A maioria dos projetos sociais previstos no plano de Lula – grande parte elaborada pelo Instituto Cidadania, ligado ao PT – já foi implantada por prefeituras petistas e depois nacionalizados ou copiados por administrações de outros partidos. É o caso dos já citados Renda Mínima, Bolsa-Escola e Saúde da Família. Esse último, atualmente, conta com 15 mil equipes e atende 50 milhões de pessoas. A meta de Lula é dobrar o número de equipes em até três anos e, no quarto ano, atingir 120 milhões de brasileiros. No plano de Lula, a proposta é adaptar os programas às diversas regiões, respeitando as características típicas de cada município. O novo governo não planeja criar mais projetos, apenas ajustar e ampliar os já existentes. A exceção é o Fome Zero, de caráter emergencial, que tem o objetivo de erradicar a miséria. O programa, também obra do Instituto da Cidadania, será mantido pelo Fundo Especial de Combate à Fome, subordinado a um Ministério Extraodinário, que vai substituir o atual Conselho Nacional de Segurança Alimentar, criado em 1993. O Fome Zero prevê ainda a criação do Programa de Alimentação do Trabalhador, a ampliação dos restaurantes populares e dos bancos de alimentos, a volta do Instituto de Alimentação e Nutrição do Ministério da Saúde – extinto em 1997 – e a implantação do Programa Nacional de Alimentação Escolar. A verba, advinda de outras fontes além da doação em troca de incentivos fiscais, está estimada em R$ 1 bilhão anual.

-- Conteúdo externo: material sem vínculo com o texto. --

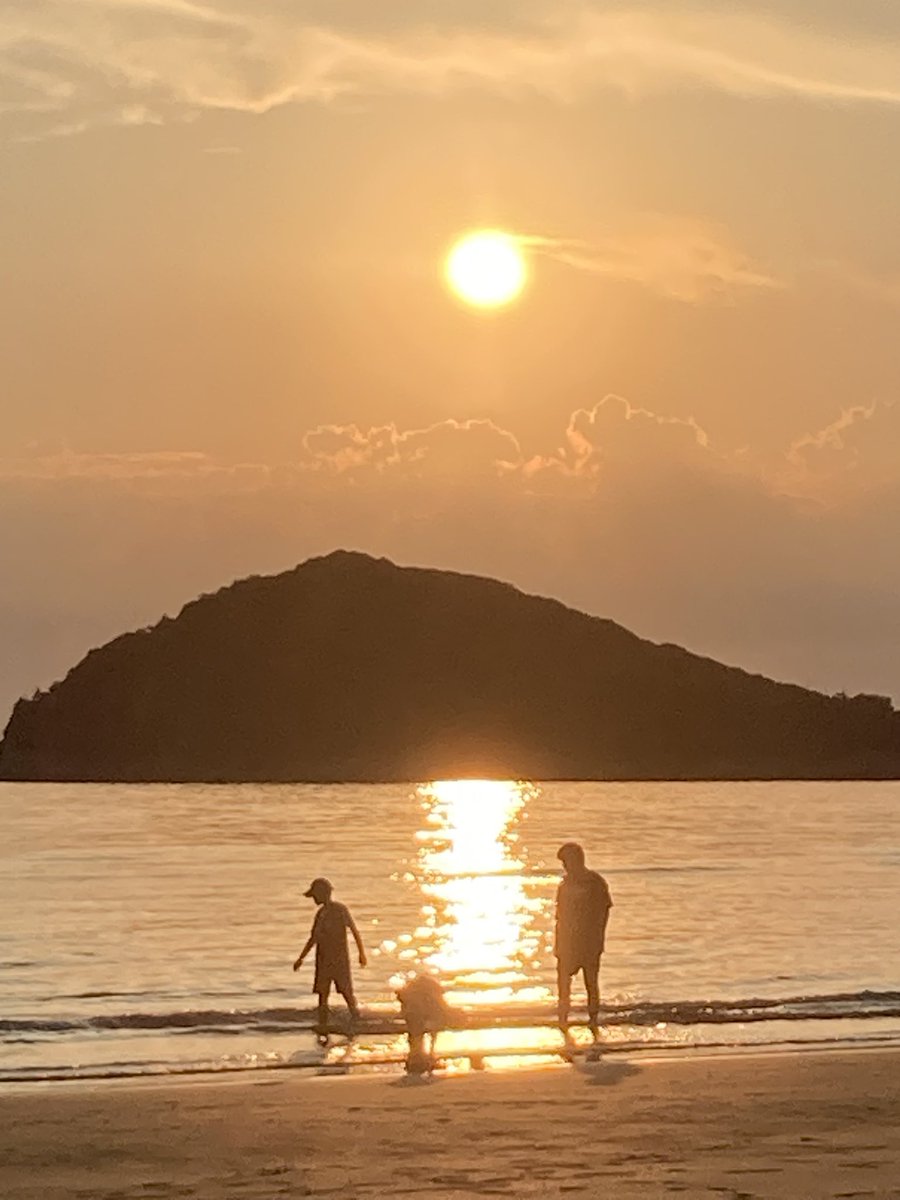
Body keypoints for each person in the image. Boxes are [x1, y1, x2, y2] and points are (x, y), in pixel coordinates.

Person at [293, 877, 367, 1041]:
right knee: (323, 994)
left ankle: (356, 1020)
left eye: (315, 896)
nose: (314, 899)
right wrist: (301, 958)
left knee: (346, 992)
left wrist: (361, 953)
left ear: (323, 894)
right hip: (323, 959)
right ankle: (323, 1026)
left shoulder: (340, 910)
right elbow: (313, 938)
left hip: (339, 959)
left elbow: (354, 931)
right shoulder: (321, 914)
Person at [554, 842, 612, 1041]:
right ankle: (563, 1019)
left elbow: (604, 911)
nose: (565, 866)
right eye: (563, 863)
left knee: (591, 983)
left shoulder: (594, 882)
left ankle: (593, 1019)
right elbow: (559, 916)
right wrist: (558, 943)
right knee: (563, 982)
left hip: (589, 942)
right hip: (567, 942)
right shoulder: (564, 884)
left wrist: (598, 938)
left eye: (566, 861)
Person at [396, 973, 451, 1076]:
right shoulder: (428, 995)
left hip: (418, 1019)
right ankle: (421, 1058)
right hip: (425, 1017)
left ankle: (417, 1059)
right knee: (419, 1032)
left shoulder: (411, 995)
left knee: (416, 1033)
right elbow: (442, 1008)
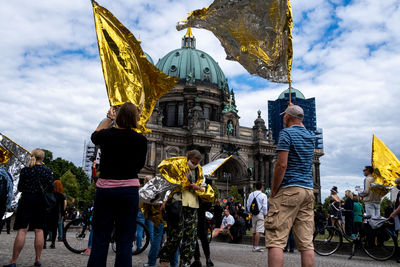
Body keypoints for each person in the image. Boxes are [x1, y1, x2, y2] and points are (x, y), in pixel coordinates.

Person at [87, 103, 148, 267]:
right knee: (125, 240)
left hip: (105, 191)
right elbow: (139, 166)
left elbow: (94, 136)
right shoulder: (141, 140)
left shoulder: (107, 135)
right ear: (135, 118)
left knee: (100, 237)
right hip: (128, 192)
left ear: (118, 117)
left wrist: (108, 118)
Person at [265, 104, 315, 267]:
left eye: (284, 116)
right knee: (307, 244)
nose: (283, 118)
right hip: (308, 191)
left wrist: (274, 190)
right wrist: (295, 110)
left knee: (276, 240)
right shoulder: (310, 136)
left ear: (287, 117)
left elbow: (281, 165)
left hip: (289, 190)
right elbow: (300, 124)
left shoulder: (286, 134)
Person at [158, 150, 213, 267]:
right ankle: (164, 259)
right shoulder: (177, 166)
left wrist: (198, 188)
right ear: (187, 158)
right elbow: (168, 184)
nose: (195, 164)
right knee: (175, 235)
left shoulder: (199, 171)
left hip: (193, 205)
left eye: (197, 163)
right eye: (193, 162)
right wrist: (164, 200)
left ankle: (185, 263)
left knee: (191, 237)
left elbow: (203, 187)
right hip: (178, 204)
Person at [3, 148, 54, 267]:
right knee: (39, 230)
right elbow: (51, 188)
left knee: (22, 230)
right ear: (42, 158)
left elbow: (20, 187)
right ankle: (37, 259)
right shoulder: (47, 171)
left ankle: (13, 261)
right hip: (40, 202)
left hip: (26, 200)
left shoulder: (25, 170)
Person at [44, 180, 67, 248]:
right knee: (54, 229)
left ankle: (44, 243)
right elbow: (62, 207)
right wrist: (62, 215)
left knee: (46, 228)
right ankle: (53, 243)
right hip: (56, 213)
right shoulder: (61, 196)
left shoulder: (49, 194)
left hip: (48, 212)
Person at [246, 182, 268, 252]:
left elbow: (248, 205)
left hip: (253, 214)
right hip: (260, 214)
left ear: (255, 187)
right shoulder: (263, 195)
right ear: (261, 187)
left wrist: (250, 212)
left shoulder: (251, 194)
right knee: (259, 230)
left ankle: (254, 246)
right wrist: (265, 214)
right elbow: (265, 206)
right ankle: (256, 246)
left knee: (254, 231)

É evidente que nem tudo será tão simples como descrito no plano de governo. É preciso contar com muitas dificuldades, como orçamento apertado, lobbies e interesses políticos divergentes. Além disso, as reformas da Previdência e tributária são imprescindíveis à viabilização dos projetos mais amplos. A sociedade, porém, nutre muita expectativa para a área social da gestão Lula. Para Valeriano, “todos esperam que a grande mudança venha do social. Na economia, por exemplo, o governo pode até ficar na defensiva, mas no social não dá, seria até irônico o PT falhar nesse setor. É um grande desafio, mas o novo governo tem obrigação de tentar, ousar, enfrentar e gastar muita energia nisso.” Maria Vitória Benevides promete: “O princípio que permeia todo o plano é a prioridade para o social, sobretudo no esforço urgente para a geração de empregos. Vamos acabar com critérios políticos para o repasse dos recursos, que, inclusive, serão fixos, jamais negociáveis. ” É esperar para ver e, obviamente, cobrar.